What did work, however, was fool a searchbot: The whole thing got me a very angry mail from a Dutch search engine team (ilse.nl) whose bot had been stuck on it for an entire day. I had no robots.txt (didn't even know what it was), which the search engine team decided was a really nasty case of lack of netiquette.
It's mostly sufficient. /21000/ will not match "http://picolisp.com/21000, which is the first URL in the sequence, but the remaining URLs look like "http://picolisp.com/21000/!start?*Page=+2, so Googlebot will likely only continue to download a single page once it has re-read the robots.txt.
Which is what you deserve for using non-standard URL formats.
No, I'm saying /21000/ will match a path with a directory named /21000 but not a file named /21000.
When I say "non-standard", I am saying am saying that if the website's URLs looked like "/21000/foo" and "/21000/foo?page=2", it would have been easier to craft a "Disallow" rule that would have successfully blocked all of the desired pages.
The vast majority of the time when I see a complaint like this about robots.txt, it's usually because the site has missed a character here or there, or because they're not putting a robots.txt file on the right hostname.
Google has a free robots.txt checker that lets you test your robots.txt files. Given a robots.txt file, you can enter specific urls and check whether that url would be blocked or not. Here's a link for more info on that free tool: http://www.google.com/support/webmasters/bin/answer.py?hl=en...
Another incorrect assumption in the article is to assume that every bot with the Google UA is originating from Google. There are plenty of other (often malicious) bot sources that simply copy Google's signature to make themselves less obvious. He needs to check the IP block to make sure the bot with the observed behavior was really from Google.
robots.txt on ticker.picolisp.com says "Disallow: /", but ticker.picolisp.com redirects to picolisp.com/21000, and the robots.txt on picolisp.com says "Disallow:". If he wants Googlebot to stop crawling those URLs, he needs to add "Disallow: /21000" to picolisp.com.
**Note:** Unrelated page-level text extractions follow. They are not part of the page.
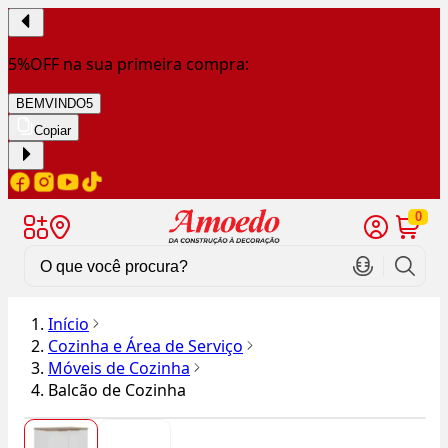
5%OFF na sua primeira compra:
BEMVINDO5
Copiar
0
Início
Cozinha e Área de Serviço
Móveis de Cozinha
Balcão de Cozinha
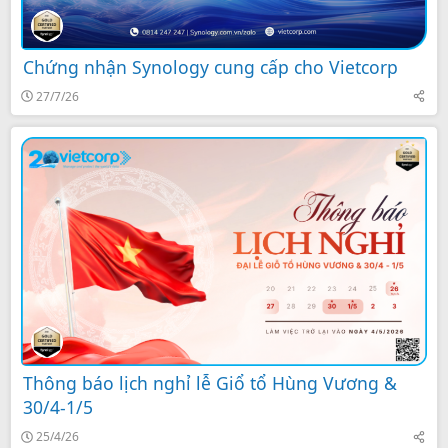
Chứng nhận Synology cung cấp cho Vietcorp
27/7/26
Thông báo lịch nghỉ lễ Giổ tổ Hùng Vương &
30/4-1/5
25/4/26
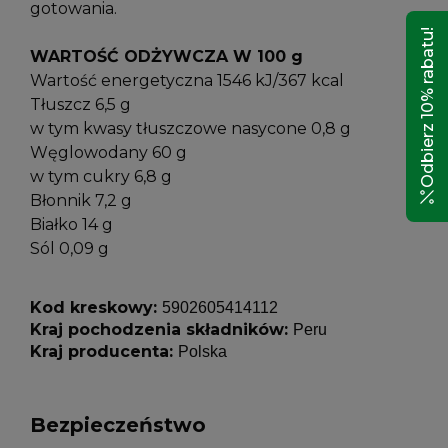
gotowania.
Odbierz 10% rabatu!
WARTOŚĆ ODŻYWCZA W 100 g
Wartość energetyczna 1546 kJ/367 kcal
Tłuszcz 6,5 g
w tym kwasy tłuszczowe nasycone 0,8 g
Węglowodany 60 g
w tym cukry 6,8 g
Błonnik 7,2 g
Białko 14 g
Sól 0,09 g
Kod kreskowy:
5902605414112
Kraj pochodzenia składników:
Peru
Kraj producenta:
Polska
Bezpieczeństwo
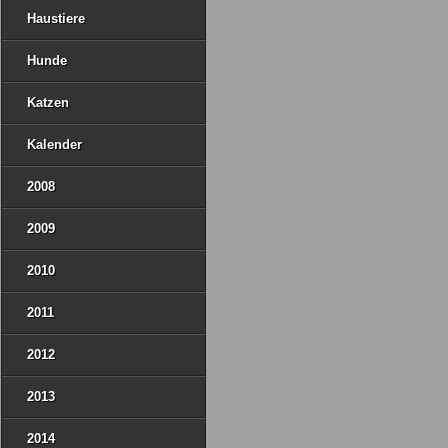
Haustiere
Hunde
Katzen
Kalender
2008
2009
2010
2011
2012
2013
2014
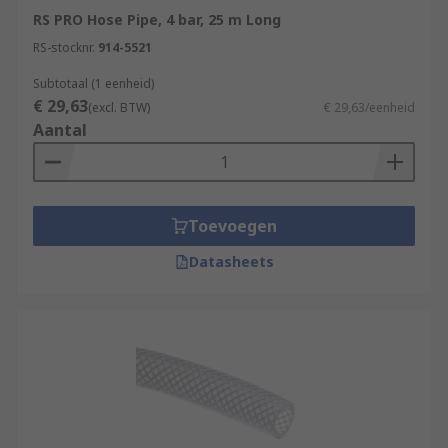
RS PRO Hose Pipe, 4 bar, 25 m Long
RS-stocknr.
914-5521
Subtotaal (1 eenheid)
€ 29,63
(excl. BTW)
€ 29,63/eenheid
Aantal
Toevoegen
Datasheets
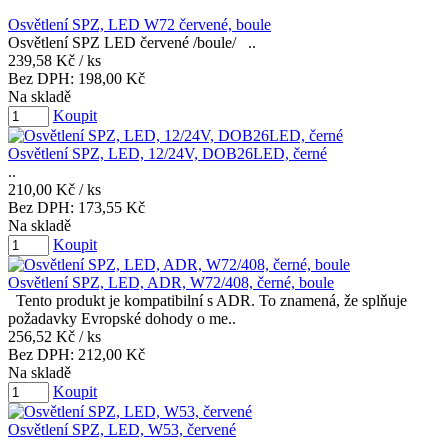
Osvětlení SPZ, LED W72 červené, boule
Osvětlení SPZ LED červené /boule/ ..
239,58 Kč
/ ks
Bez DPH:
198,00 Kč
Na skladě
Koupit
Osvětlení SPZ, LED, 12/24V, DOB26LED, černé
..
210,00 Kč
/ ks
Bez DPH:
173,55 Kč
Na skladě
Koupit
Osvětlení SPZ, LED, ADR, W72/408, černé, boule
Tento produkt je kompatibilní s ADR. To znamená, že splňuje
požadavky Evropské dohody o me..
256,52 Kč
/ ks
Bez DPH:
212,00 Kč
Na skladě
Koupit
Osvětlení SPZ, LED, W53, červené
..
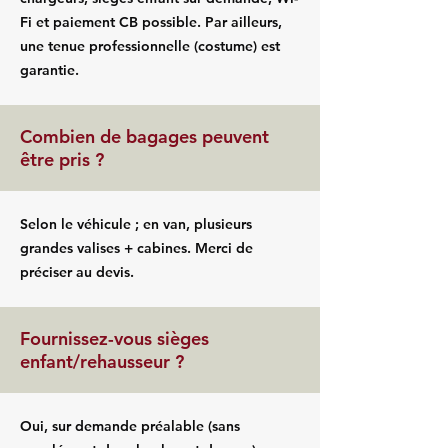
Fi et paiement CB possible. Par ailleurs,
une tenue professionnelle (costume) est
garantie.
Combien de bagages peuvent
être pris ?
Selon le véhicule ; en van, plusieurs
grandes valises + cabines. Merci de
préciser au devis.
Fournissez-vous sièges
enfant/rehausseur ?
Oui, sur demande préalable (sans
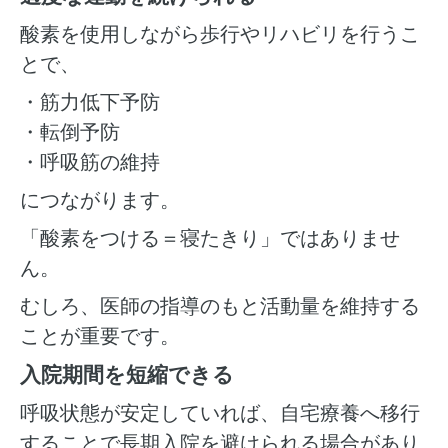
酸素を使用しながら歩行やリハビリを行うこ
とで、
・筋力低下予防
・転倒予防
・呼吸筋の維持
につながります。
「酸素をつける＝寝たきり」ではありませ
ん。
むしろ、医師の指導のもと活動量を維持する
ことが重要です。
入院期間を短縮できる
呼吸状態が安定していれば、自宅療養へ移行
することで長期入院を避けられる場合があり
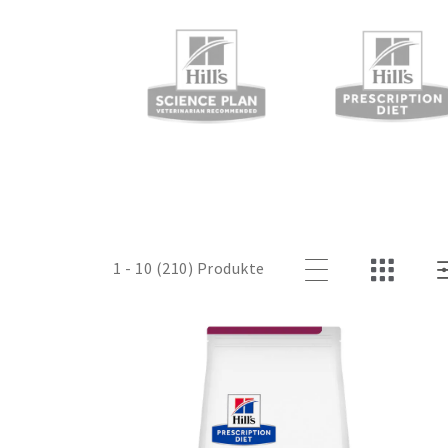
1 - 10 (210) Produkte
I don't think it's ignoring robots.txt, it's probably just cached at another thread/machine/datacenter. It will pick up the new robots.txt eventually. This behavior is well-known.
What did work, however, was fool a searchbot: The whole thing got me a very angry mail from a Dutch search engine team (ilse.nl) whose bot had been stuck on it for an entire day. I had no robots.txt (didn't even know what it was), which the search engine team decided was a really nasty case of lack of netiquette.